‘Why’ is more important than ‘how’
According to American author and motivational speaker Simon Sinek, “people don’t buy what you do, they buy why you do it”.
Sinek believes so much in this that he wrote a book about it, Start with Why. Sinek’s theory is that great leaders should focus on the ‘Why’ (a deep-rooted purpose) before defining the ‘What’ (product or service) or the ‘How’ (the process). Unfortunately, most leaders focus on the How and leave little thought to the Why, or even the What.
Focusing on the How is nothing short of micromanaging. It shows a lack of trust in employees and can cause problems. What some leaders fail to realise is that if they shift their focus to the Why, then they won’t have to worry about the How.

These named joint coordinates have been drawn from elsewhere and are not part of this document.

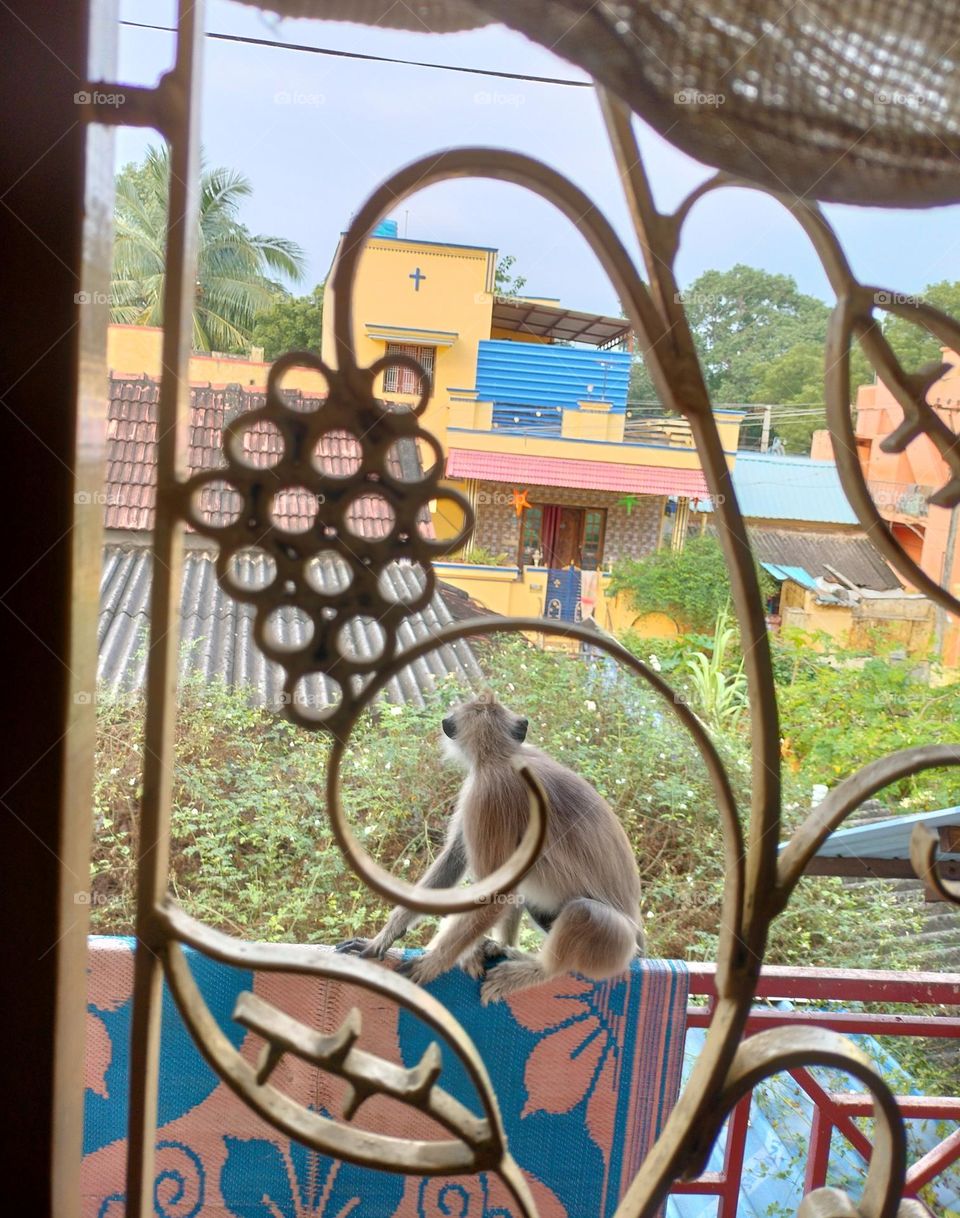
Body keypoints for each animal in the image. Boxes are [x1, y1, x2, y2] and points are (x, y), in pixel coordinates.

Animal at [337, 691, 643, 1004]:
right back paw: (503, 947)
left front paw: (434, 963)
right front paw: (383, 938)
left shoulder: (487, 794)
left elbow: (494, 894)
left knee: (583, 912)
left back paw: (535, 969)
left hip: (616, 945)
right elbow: (454, 861)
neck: (503, 754)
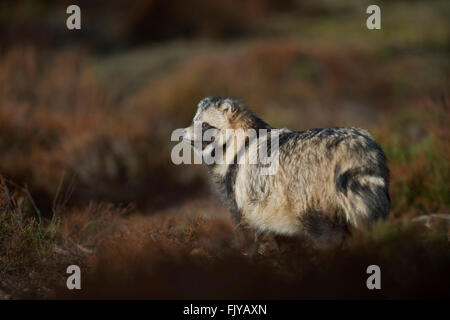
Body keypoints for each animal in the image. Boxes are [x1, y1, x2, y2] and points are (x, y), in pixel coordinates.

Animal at [181, 96, 388, 246]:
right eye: (193, 121)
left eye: (205, 125)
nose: (182, 133)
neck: (240, 143)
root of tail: (354, 147)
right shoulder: (271, 212)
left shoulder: (241, 203)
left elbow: (247, 234)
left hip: (313, 203)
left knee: (329, 236)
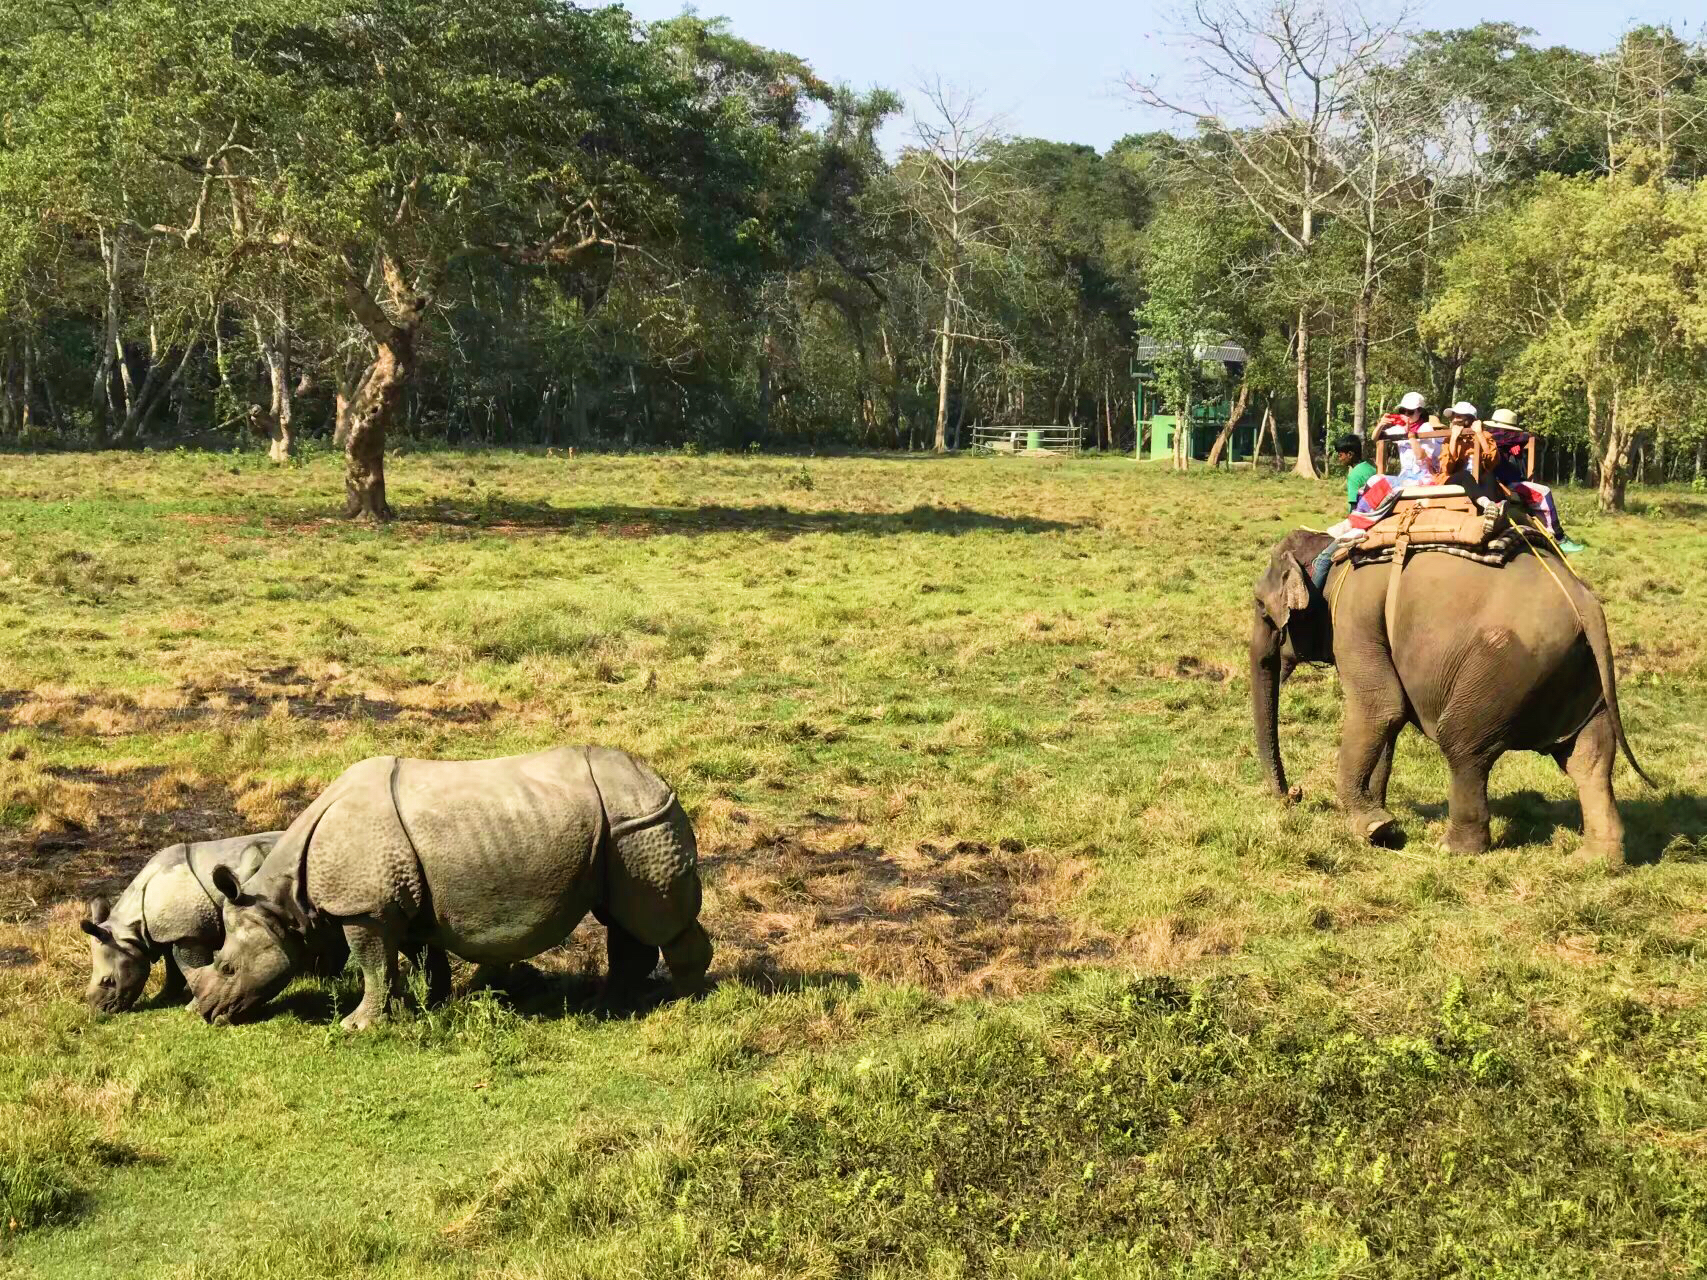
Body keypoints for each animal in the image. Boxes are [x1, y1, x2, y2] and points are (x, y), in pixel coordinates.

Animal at [188, 740, 713, 1030]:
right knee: (622, 919)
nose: (206, 1013)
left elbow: (373, 966)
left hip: (641, 826)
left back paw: (685, 1002)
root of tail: (658, 780)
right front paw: (432, 1003)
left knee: (655, 921)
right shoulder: (401, 903)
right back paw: (604, 1004)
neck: (283, 901)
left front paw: (357, 1026)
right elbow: (420, 957)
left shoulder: (364, 908)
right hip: (619, 830)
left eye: (228, 967)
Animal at [1256, 525, 1652, 866]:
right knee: (1589, 757)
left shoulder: (1354, 617)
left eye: (1260, 607)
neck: (1332, 553)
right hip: (1576, 673)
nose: (1295, 795)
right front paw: (1384, 823)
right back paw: (1596, 860)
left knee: (1463, 746)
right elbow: (1390, 718)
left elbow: (1380, 707)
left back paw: (1453, 849)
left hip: (1504, 666)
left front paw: (1372, 829)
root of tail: (1585, 602)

The Why is the reason for doing what we do. We get out of bed to go to work. We eat because we are hungry. Everything we do starts with a reason Why we do it. With every organisation, the Why is to provide solutions to consumer problems. Likewise, every project in an organisation has its own unique Why. Employees might have fun working on a project or task, but the organisation is not interested in their fun. The purpose of a project is to solve an organisational problem.
But we can take it a bit further. After confirming the Why, we need to consider the What. That is, What solutions are the organisation providing to consumers and what solutions are your team providing to the organisation.
Sinek uses the Apple Corporation as an example. Apple doesn’t just provide computers, everything they do, they believe in challenging the status quo. They believe in thinking differently. That’s the Why. What they do is to challenge the status quo by making their products beautifully designed, simple to use, and user-friendly.
By shifting focus to the Why, your team can better understand the decisions being made by their leader and the organisation. This understanding naturally guides them to the How. Giving employees freedom to follow through with the How shows that you trust them, which has the fortunate side effect of increasing productivity and effectiveness.